Regia di Jean-Marie Straub vedi scheda film
Suggestivo dialogo poetico e mitologico tra due personaggi maschili – Endimione ed un viandante – fermi in un bosco. Il discorso verte su di una creatura selvaggia e misteriosa, sospesa tra realtà ed immaginazione, incontrata dal primo in una radura: è l'incarnazione della verità, che è sì un barlume di luce nell'ombroso intrico della foresta, ma che, allo stesso tempo, inquieta per la sua natura inafferrabile e complessa. È una donna semplice e primitiva, come la dea della caccia, che si lascia a malapena sfiorare, e non porge, alle deferenti e timorose carezze dell'uomo, nulla più del suo ginocchio. Endimione parla di lei come di una figura onirica, perché il sogno è, come la verità, la versione più profonda, e quindi più indecifrabile, della realtà, ossia di ciò che si vede in superficie.
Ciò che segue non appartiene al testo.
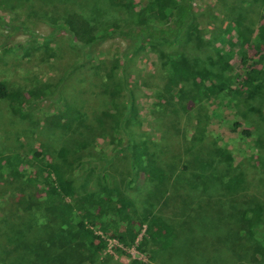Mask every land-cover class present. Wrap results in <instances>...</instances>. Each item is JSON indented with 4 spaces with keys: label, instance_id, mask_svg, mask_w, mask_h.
<instances>
[{
    "label": "rangeland",
    "instance_id": "rangeland-1",
    "mask_svg": "<svg viewBox=\"0 0 264 264\" xmlns=\"http://www.w3.org/2000/svg\"><path fill=\"white\" fill-rule=\"evenodd\" d=\"M149 1L0 0V81L18 93L0 99V158L19 159L18 176L0 178V264H264V170L255 163L264 155V46L256 36L264 0H194L177 47L143 41L127 53L115 34L135 33ZM237 39L249 43L245 60L219 62L226 41ZM168 54L181 56L196 80L219 88L224 75L241 94L239 84L254 81L251 64L262 74L239 101L224 90L202 100L195 80L167 87ZM131 143L158 173L128 186ZM41 162L54 166L49 178L64 179L70 204L91 199L106 173L137 234L123 243L117 226L88 225L105 243L93 261L62 240L51 246L61 226L28 205L49 183ZM228 177L240 180L237 190L225 186ZM151 218L171 230L168 249L146 237ZM248 224L260 246L247 238Z\"/></svg>",
    "mask_w": 264,
    "mask_h": 264
},
{
    "label": "trees",
    "instance_id": "trees-1",
    "mask_svg": "<svg viewBox=\"0 0 264 264\" xmlns=\"http://www.w3.org/2000/svg\"><path fill=\"white\" fill-rule=\"evenodd\" d=\"M194 0H150L146 6L142 8L141 18L137 23V28L135 33L124 34L122 32H117L115 35L127 41V53L131 51L135 52L139 49L143 41H148L151 44L162 46L170 49L171 47H177L181 40V36L184 35L188 23L191 19V6ZM155 19L161 22L162 25L156 27L152 24ZM258 43L264 46V17L263 23L256 34ZM107 37L104 33L101 39ZM229 49L224 53V58L219 59V62L223 61L227 63L230 59L238 57L239 61L245 60V51L243 50L244 44H249L243 40L237 39L236 42L226 41ZM255 47H258L257 43ZM236 53L233 54V52ZM255 64L250 65V69L254 75V81H248L239 84L244 87L243 94L242 90L230 89L228 87L227 78L221 75L220 82H216L219 88H215L213 85L214 80L212 78H206L203 80H196V77L192 74L191 70L181 61V56L178 54H168L162 63V70L166 78V85L170 89H174L177 86L188 80H195L198 88L196 92L202 100H216L219 93L223 90L224 93L228 95L233 100L239 101L240 97L245 96L247 91L254 88L257 80L260 79V69L255 68ZM230 68L226 66L224 68L229 70ZM215 84V83H214ZM264 85V84H263ZM223 93V94H224ZM130 94V93H129ZM18 93L11 91L7 88L6 84L0 81V99H8L10 101L16 99ZM129 96V95H128ZM237 103V102H236ZM17 109V105L13 106ZM128 109H133V102L131 95L129 96ZM238 123L232 126V131L238 128ZM231 131V132H232ZM240 135L247 138L249 132L241 131ZM129 150L130 163H129V179L127 185L131 186L136 182V177L147 176L154 177L155 173H158L154 168L144 163V156L146 150L143 146L139 144H132ZM42 153L37 152L32 154L34 159H38ZM42 161L39 158L38 161ZM17 156L9 158H0V178L6 174L9 177H17V172L12 168L14 162H18ZM38 164V170L46 171V179L49 181L45 190L43 191V198L41 200L31 199L28 205L32 210L41 212L47 218L56 221L61 226V230L56 231L50 238V245L53 246L58 240H62V247L67 248L70 252H73L76 248L81 249L88 256L89 261H93L94 258L102 251L105 243L102 238L95 235L90 229L87 228L89 225H102L106 226V223H111L110 226H117L120 230V235L118 234L116 239L120 242L125 241V235L131 234L133 237L139 231V227L136 229L135 224L132 221L126 220V215L122 213L123 209L119 208L120 203L124 199L117 196V191L113 188L109 182L106 173H101L98 179V189L93 197L89 200H76L73 204L65 201V182L61 176H58L54 172V179L49 178L51 173L49 172V167L54 170V166L51 163ZM255 163L263 171L264 170V155L256 157ZM238 178H226L224 180L225 186L230 191H235L239 186ZM115 198V200H113ZM118 205V206H117ZM140 226V225H139ZM256 224L247 226V231L245 234L247 238L251 240L257 246H260L258 242H254L252 236L255 233ZM104 233L107 232V228H103ZM125 230V232H124ZM123 231V233H121ZM145 234L148 238H154L158 244L163 247L162 250H166L171 246L173 239L172 232L159 218H151L146 223ZM124 237V238H123ZM124 243V242H123ZM262 254L263 251H262ZM261 254V255H262Z\"/></svg>",
    "mask_w": 264,
    "mask_h": 264
}]
</instances>
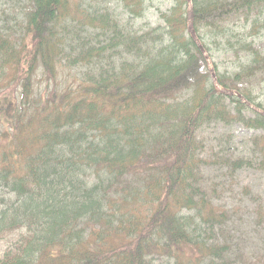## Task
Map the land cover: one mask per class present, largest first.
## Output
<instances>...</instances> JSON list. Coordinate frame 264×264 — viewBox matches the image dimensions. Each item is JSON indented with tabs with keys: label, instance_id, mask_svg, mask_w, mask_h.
Instances as JSON below:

E il sogno è, d'altra parte, il percorso individuale per eccellenza, né comunicabile né condivisibile, nel quale ognuno di noi si trova irrimediabilmente solo, alla ricerca del contatto con quella particolare faccia della verità che soltanto a lui è riservata.
La regia riesce a far vivere, e, persino, a far volare, la recitazione, anche nella totale assenza di azione, nella assoluta immobilità, in cui uno degli interpreti rimane addirittura con le spalle rivolte alla macchina da presa. In questo mediometraggio Straub si rivela più che mai un documentarista dell'anima universale, che si manifesta all'obiettivo sotto forma di soffi, di guizzi e palpiti quasi impercettibili, di toni non completamente formati, declamatori anziché drammatici, perché provenienti da una dimensione profonda dell'essere, senza passare per il filtro delle emozioni. Questo è il carattere soffuso delle parole consegnate alla brezza e alla penombra, nel non-teatro della natura, dove sono solo destinate ad esprimere, senza fingere né rappresentare alcunché.